- [Source information]
[Start of Attachment]

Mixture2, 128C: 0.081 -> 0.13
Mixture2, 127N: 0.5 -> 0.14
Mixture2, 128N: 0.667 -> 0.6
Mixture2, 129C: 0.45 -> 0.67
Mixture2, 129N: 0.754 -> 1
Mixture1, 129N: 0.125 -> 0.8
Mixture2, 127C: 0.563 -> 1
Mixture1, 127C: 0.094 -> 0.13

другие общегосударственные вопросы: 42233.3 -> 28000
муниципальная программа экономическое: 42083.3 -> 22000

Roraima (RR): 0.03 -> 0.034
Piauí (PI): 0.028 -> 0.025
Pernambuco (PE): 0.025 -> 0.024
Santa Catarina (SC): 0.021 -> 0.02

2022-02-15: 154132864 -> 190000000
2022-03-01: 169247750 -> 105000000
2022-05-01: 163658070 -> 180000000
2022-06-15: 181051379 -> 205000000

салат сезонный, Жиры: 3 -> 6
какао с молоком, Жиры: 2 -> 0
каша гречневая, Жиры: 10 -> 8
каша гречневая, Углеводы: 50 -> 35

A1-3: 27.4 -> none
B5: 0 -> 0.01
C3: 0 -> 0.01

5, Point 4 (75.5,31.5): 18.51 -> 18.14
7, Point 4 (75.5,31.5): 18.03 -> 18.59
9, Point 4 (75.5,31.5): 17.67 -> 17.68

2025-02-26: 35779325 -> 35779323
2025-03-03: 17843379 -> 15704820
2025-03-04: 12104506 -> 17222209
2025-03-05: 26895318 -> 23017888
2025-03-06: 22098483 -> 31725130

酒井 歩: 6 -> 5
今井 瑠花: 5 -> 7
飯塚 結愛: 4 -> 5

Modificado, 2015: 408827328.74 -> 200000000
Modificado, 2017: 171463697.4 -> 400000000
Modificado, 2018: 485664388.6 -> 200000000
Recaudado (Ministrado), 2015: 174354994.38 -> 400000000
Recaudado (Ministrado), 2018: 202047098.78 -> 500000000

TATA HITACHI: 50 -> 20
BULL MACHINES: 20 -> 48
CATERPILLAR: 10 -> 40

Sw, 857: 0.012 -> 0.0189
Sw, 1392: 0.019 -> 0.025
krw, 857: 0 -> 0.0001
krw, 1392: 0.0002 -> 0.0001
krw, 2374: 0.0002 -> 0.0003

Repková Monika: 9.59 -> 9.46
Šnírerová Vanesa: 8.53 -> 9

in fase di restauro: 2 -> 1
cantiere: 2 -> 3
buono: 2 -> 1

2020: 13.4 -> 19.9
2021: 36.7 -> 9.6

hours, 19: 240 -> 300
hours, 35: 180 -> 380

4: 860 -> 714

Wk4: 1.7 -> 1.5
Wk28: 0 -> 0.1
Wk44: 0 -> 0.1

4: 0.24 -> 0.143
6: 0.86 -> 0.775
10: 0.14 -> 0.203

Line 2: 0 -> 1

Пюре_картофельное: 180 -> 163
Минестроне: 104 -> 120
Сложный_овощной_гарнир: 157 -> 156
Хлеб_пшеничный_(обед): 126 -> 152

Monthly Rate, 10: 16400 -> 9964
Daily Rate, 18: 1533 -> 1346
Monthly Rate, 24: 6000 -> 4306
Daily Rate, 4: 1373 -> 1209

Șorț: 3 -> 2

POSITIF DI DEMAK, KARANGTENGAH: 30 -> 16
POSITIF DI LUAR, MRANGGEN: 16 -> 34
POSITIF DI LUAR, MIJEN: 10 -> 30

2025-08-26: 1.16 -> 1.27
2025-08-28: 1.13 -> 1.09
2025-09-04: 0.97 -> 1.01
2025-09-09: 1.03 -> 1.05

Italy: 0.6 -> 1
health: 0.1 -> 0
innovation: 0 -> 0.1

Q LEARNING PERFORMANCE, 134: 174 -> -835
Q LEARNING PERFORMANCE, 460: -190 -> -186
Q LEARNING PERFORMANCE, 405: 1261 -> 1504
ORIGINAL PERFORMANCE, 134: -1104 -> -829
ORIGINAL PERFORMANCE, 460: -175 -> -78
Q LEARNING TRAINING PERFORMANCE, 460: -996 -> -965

[End of Attachment]

- [What needs to be done]
The full set of entries above has to be restated exactly.

- [Response]
Mixture2, 128C: 0.081 -> 0.13
Mixture2, 127N: 0.5 -> 0.14
Mixture2, 128N: 0.667 -> 0.6
Mixture2, 129C: 0.45 -> 0.67
Mixture2, 129N: 0.754 -> 1
Mixture1, 129N: 0.125 -> 0.8
Mixture2, 127C: 0.563 -> 1
Mixture1, 127C: 0.094 -> 0.13

другие общегосударственные вопросы: 42233.3 -> 28000
муниципальная программа экономическое: 42083.3 -> 22000

Roraima (RR): 0.03 -> 0.034
Piauí (PI): 0.028 -> 0.025
Pernambuco (PE): 0.025 -> 0.024
Santa Catarina (SC): 0.021 -> 0.02

2022-02-15: 154132864 -> 190000000
2022-03-01: 169247750 -> 105000000
2022-05-01: 163658070 -> 180000000
2022-06-15: 181051379 -> 205000000

салат сезонный, Жиры: 3 -> 6
какао с молоком, Жиры: 2 -> 0
каша гречневая, Жиры: 10 -> 8
каша гречневая, Углеводы: 50 -> 35

A1-3: 27.4 -> none
B5: 0 -> 0.01
C3: 0 -> 0.01

5, Point 4 (75.5,31.5): 18.51 -> 18.14
7, Point 4 (75.5,31.5): 18.03 -> 18.59
9, Point 4 (75.5,31.5): 17.67 -> 17.68

2025-02-26: 35779325 -> 35779323
2025-03-03: 17843379 -> 15704820
2025-03-04: 12104506 -> 17222209
2025-03-05: 26895318 -> 23017888
2025-03-06: 22098483 -> 31725130

酒井 歩: 6 -> 5
今井 瑠花: 5 -> 7
飯塚 結愛: 4 -> 5

Modificado, 2015: 408827328.74 -> 200000000
Modificado, 2017: 171463697.4 -> 400000000
Modificado, 2018: 485664388.6 -> 200000000
Recaudado (Ministrado), 2015: 174354994.38 -> 400000000
Recaudado (Ministrado), 2018: 202047098.78 -> 500000000

TATA HITACHI: 50 -> 20
BULL MACHINES: 20 -> 48
CATERPILLAR: 10 -> 40

Sw, 857: 0.012 -> 0.0189
Sw, 1392: 0.019 -> 0.025
krw, 857: 0 -> 0.0001
krw, 1392: 0.0002 -> 0.0001
krw, 2374: 0.0002 -> 0.0003

Repková Monika: 9.59 -> 9.46
Šnírerová Vanesa: 8.53 -> 9

in fase di restauro: 2 -> 1
cantiere: 2 -> 3
buono: 2 -> 1

2020: 13.4 -> 19.9
2021: 36.7 -> 9.6

hours, 19: 240 -> 300
hours, 35: 180 -> 380

4: 860 -> 714

Wk4: 1.7 -> 1.5
Wk28: 0 -> 0.1
Wk44: 0 -> 0.1

4: 0.24 -> 0.143
6: 0.86 -> 0.775
10: 0.14 -> 0.203

Line 2: 0 -> 1

Пюре_картофельное: 180 -> 163
Минестроне: 104 -> 120
Сложный_овощной_гарнир: 157 -> 156
Хлеб_пшеничный_(обед): 126 -> 152

Monthly Rate, 10: 16400 -> 9964
Daily Rate, 18: 1533 -> 1346
Monthly Rate, 24: 6000 -> 4306
Daily Rate, 4: 1373 -> 1209

Șorț: 3 -> 2

POSITIF DI DEMAK, KARANGTENGAH: 30 -> 16
POSITIF DI LUAR, MRANGGEN: 16 -> 34
POSITIF DI LUAR, MIJEN: 10 -> 30

2025-08-26: 1.16 -> 1.27
2025-08-28: 1.13 -> 1.09
2025-09-04: 0.97 -> 1.01
2025-09-09: 1.03 -> 1.05

Italy: 0.6 -> 1
health: 0.1 -> 0
innovation: 0 -> 0.1

Q LEARNING PERFORMANCE, 134: 174 -> -835
Q LEARNING PERFORMANCE, 460: -190 -> -186
Q LEARNING PERFORMANCE, 405: 1261 -> 1504
ORIGINAL PERFORMANCE, 134: -1104 -> -829
ORIGINAL PERFORMANCE, 460: -175 -> -78
Q LEARNING TRAINING PERFORMANCE, 460: -996 -> -965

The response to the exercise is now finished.